> _TASK GOAL_: From the line containing "focal_mm: 4.3" down to the final line of the entries below, quote every line verbatim. Exclude pictures.

Data excerpts:
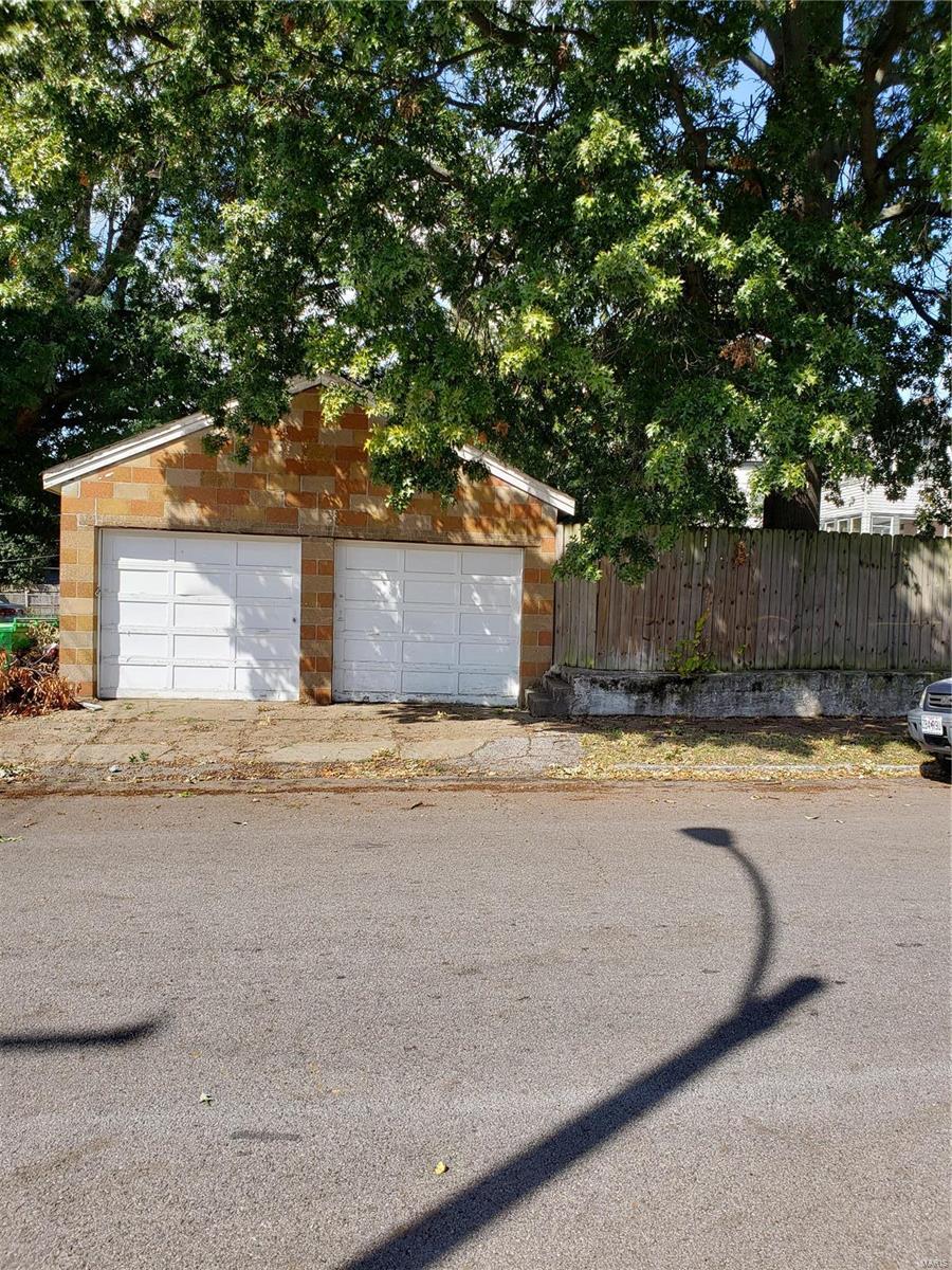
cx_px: 476
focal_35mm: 26
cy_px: 635
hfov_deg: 53.1
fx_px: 953
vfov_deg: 67.3
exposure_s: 1/667
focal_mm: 4.3
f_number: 2.4
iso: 50
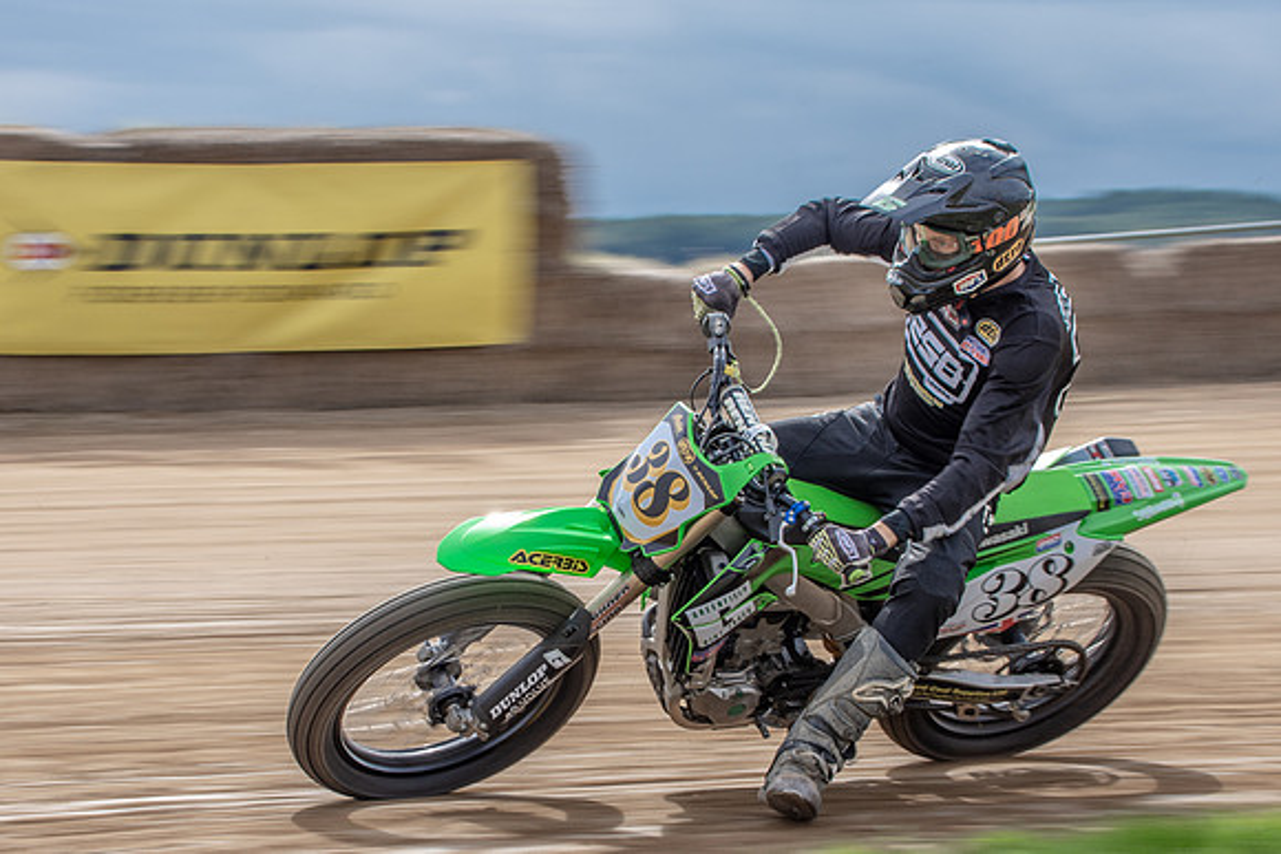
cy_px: 442
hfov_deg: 17.1
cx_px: 540
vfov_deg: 11.5
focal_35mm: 119
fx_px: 4246
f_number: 10
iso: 125
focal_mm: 52
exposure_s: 1/125
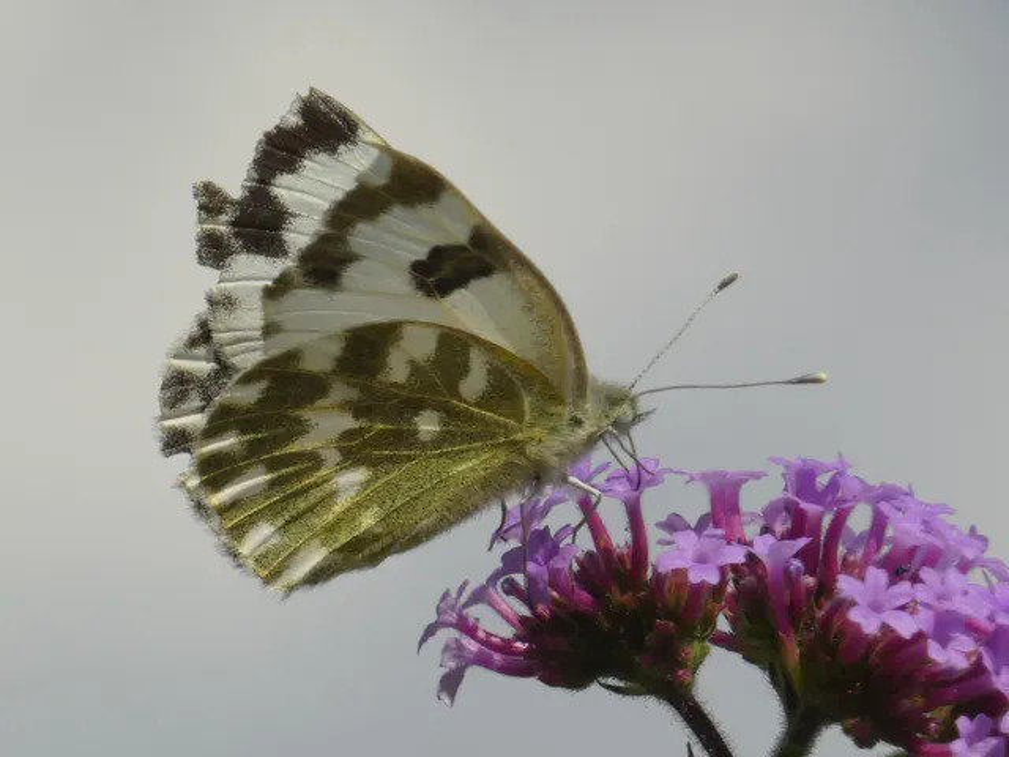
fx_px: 16002
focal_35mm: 549
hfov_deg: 3.6
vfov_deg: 2.7
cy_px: 378
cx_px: 504
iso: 80
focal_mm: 98.3
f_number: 5.6
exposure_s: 1/320
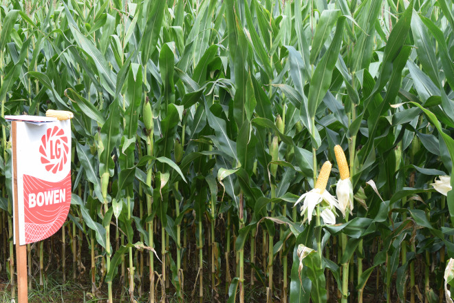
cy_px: 152
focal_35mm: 57
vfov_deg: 23.8
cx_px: 227
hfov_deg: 35.1
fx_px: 719
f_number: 8
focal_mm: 38
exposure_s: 1/250
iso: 280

> _REPLY TO THE EXERCISE_:
focal_mm: 4.3
f_number: 2.4
iso: 50
cy_px: 442
hfov_deg: 17.1
cx_px: 540
vfov_deg: 11.5
focal_35mm: 119
fx_px: 4246
f_number: 10
iso: 125
focal_mm: 52
exposure_s: 1/125
fx_px: 16002
focal_35mm: 549
hfov_deg: 3.6
vfov_deg: 2.7
cy_px: 378
cx_px: 504
iso: 80
focal_mm: 98.3
f_number: 5.6
exposure_s: 1/320
cy_px: 152
focal_35mm: 57
vfov_deg: 23.8
cx_px: 227
hfov_deg: 35.1
fx_px: 719
f_number: 8
focal_mm: 38
exposure_s: 1/250
iso: 280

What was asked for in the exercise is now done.